Club owner's tendency to terminate contracts of his club's managers could scare away potential successors of repute.
Roberto Di Matteo did not deserve to be fired by Chelsea
Perhaps Roberto Di Matteo was a victim of his own success. Perhaps Roman Abramovich believes it is a simple task for a manager to transform a team on the brink of Champions League elimination, conquer Europe and win two trophies, as Di Matteo did.
So while his dismissal may be only the second-stupidest decision Abramovich has made – disposing of Jose Mourinho remains in a class of its own – it is probably the greatest display of footballing ingratitude since Real Madrid got rid of Jupp Heynckes in 1998, just after he ended their 32-year wait to be European champions.

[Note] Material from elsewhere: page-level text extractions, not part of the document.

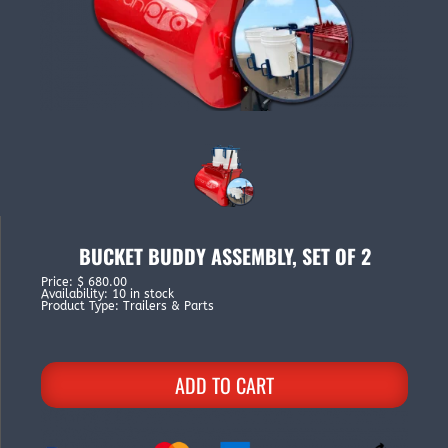
BUCKET BUDDY ASSEMBLY, SET OF 2
Price
:
$ 680.00
Availability
:
10 in stock
Product Type
:
Trailers & Parts
ADD TO CART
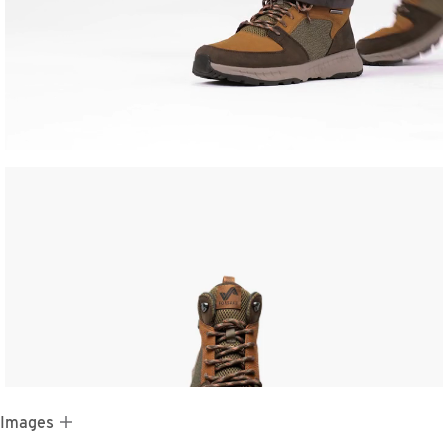
 Images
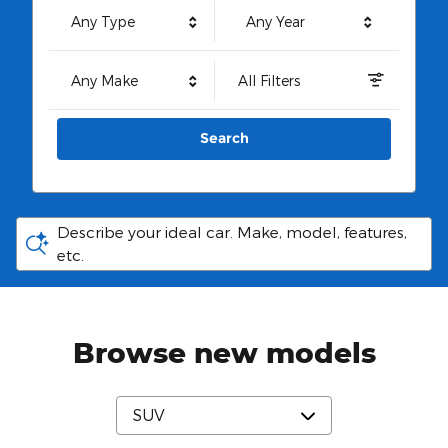
Any Type
Any Year
Any Make
All Filters
Search
Describe your ideal car. Make, model, features,
etc.
Browse new models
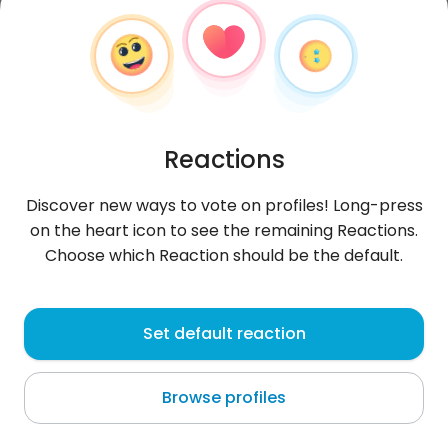
Reactions
Discover new ways to vote on profiles! Long-press
on the heart icon to see the remaining Reactions.
Choose which Reaction should be the default.
Antonio
, 53
Set default reaction
Las Minas
Browse profiles
About me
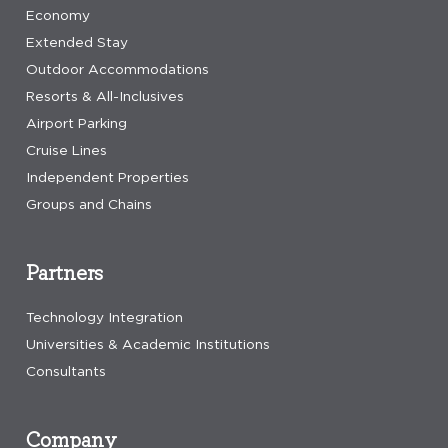
Economy
Extended Stay
Outdoor Accommodations
Resorts & All-Inclusives
Airport Parking
Cruise Lines
Independent Properties
Groups and Chains
Partners
Technology Integration
Universities & Academic Institutions
Consultants
Company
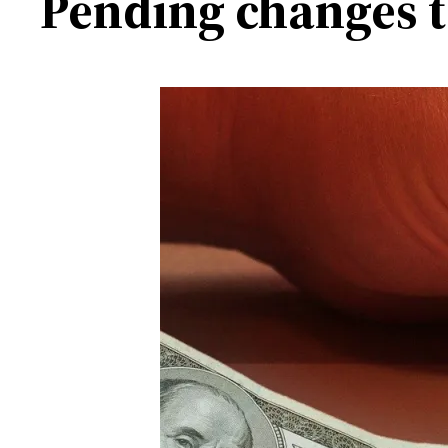
Pending changes t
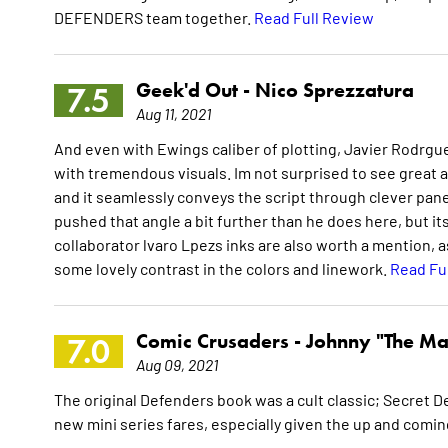
DEFENDERS team together.
Read Full Review
Geek'd Out -
Nico Sprezzatura
7.5
Aug 11, 2021
And even with Ewings caliber of plotting, Javier Rodrgu
with tremendous visuals. Im not surprised to see great art
and it seamlessly conveys the script through clever panel
pushed that angle a bit further than he does here, but it
collaborator lvaro Lpezs inks are also worth a mention, as
some lovely contrast in the colors and linework.
Read Fu
Comic Crusaders -
Johnny "The Ma
7.0
Aug 09, 2021
The original Defenders book was a cult classic; Secret De
new mini series fares, especially given the up and comi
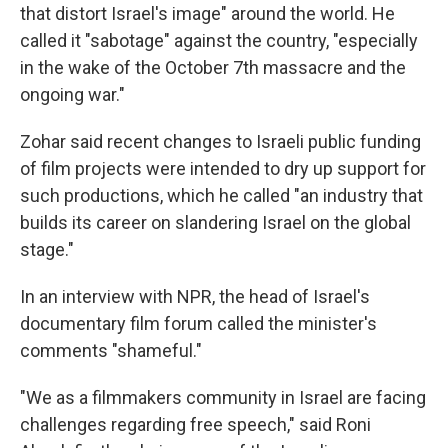
that distort Israel's image" around the world. He
called it "sabotage" against the country, "especially
in the wake of the October 7th massacre and the
ongoing war."
Zohar said recent changes to Israeli public funding
of film projects were intended to dry up support for
such productions, which he called "an industry that
builds its career on slandering Israel on the global
stage."
In an interview with NPR, the head of Israel's
documentary film forum called the minister's
comments "shameful."
"We as a filmmakers community in Israel are facing
challenges regarding free speech," said Roni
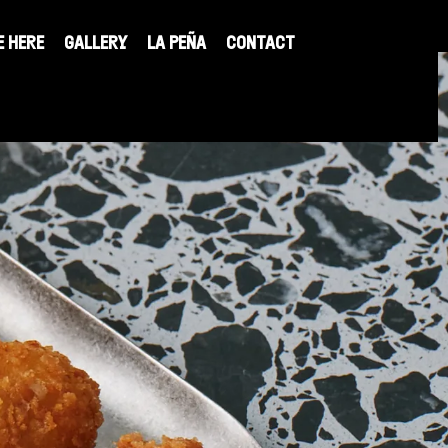
E HERE
GALLERY
LA PEÑA
CONTACT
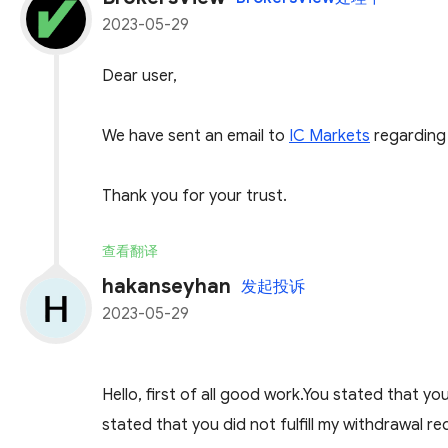
2023-05-29
Dear user,
We have sent an email to
IC Markets
regarding 
Thank you for your trust.
查看翻译
hakanseyhan
发起投诉
2023-05-29
Hello, first of all good work.You stated that 
stated that you did not fulfill my withdrawal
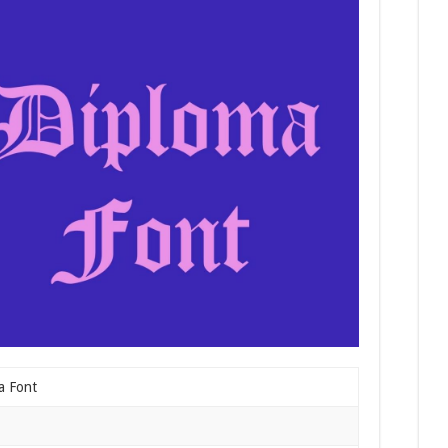
a Font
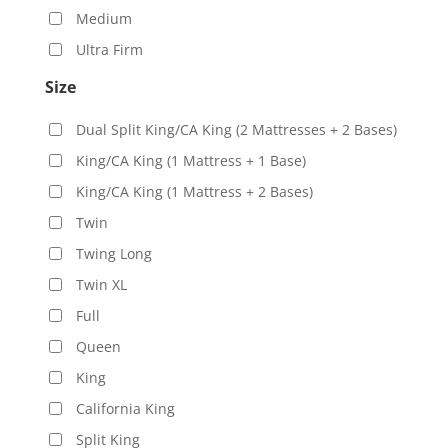
Medium
Ultra Firm
Size
Dual Split King/CA King (2 Mattresses + 2 Bases)
King/CA King (1 Mattress + 1 Base)
King/CA King (1 Mattress + 2 Bases)
Twin
Twing Long
Twin XL
Full
Queen
King
California King
Split King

But he had followed the owner's instructions, reconfiguring the team to add style – and, as most other than the owner could have forecast, sacrificing solidity – until his decision to ditch the out-of-form Fernando Torres in Turin.
As long as the owner deems every blip a crisis, Chelsea will exist in a state of permanent revolution, with managers traipsing in and out, comforted only by the size of their pay-off.
Much as Abramovich admires Pep Guardiola, the Spaniard's next club ought to be one that treats managers with respect. Guardiola's Barcelona were beaten by Chelsea in last season's Champions League, precisely the sort of result that gets managers the axe from Abramovich. It was one that rendered Di Matteo a Chelsea legend.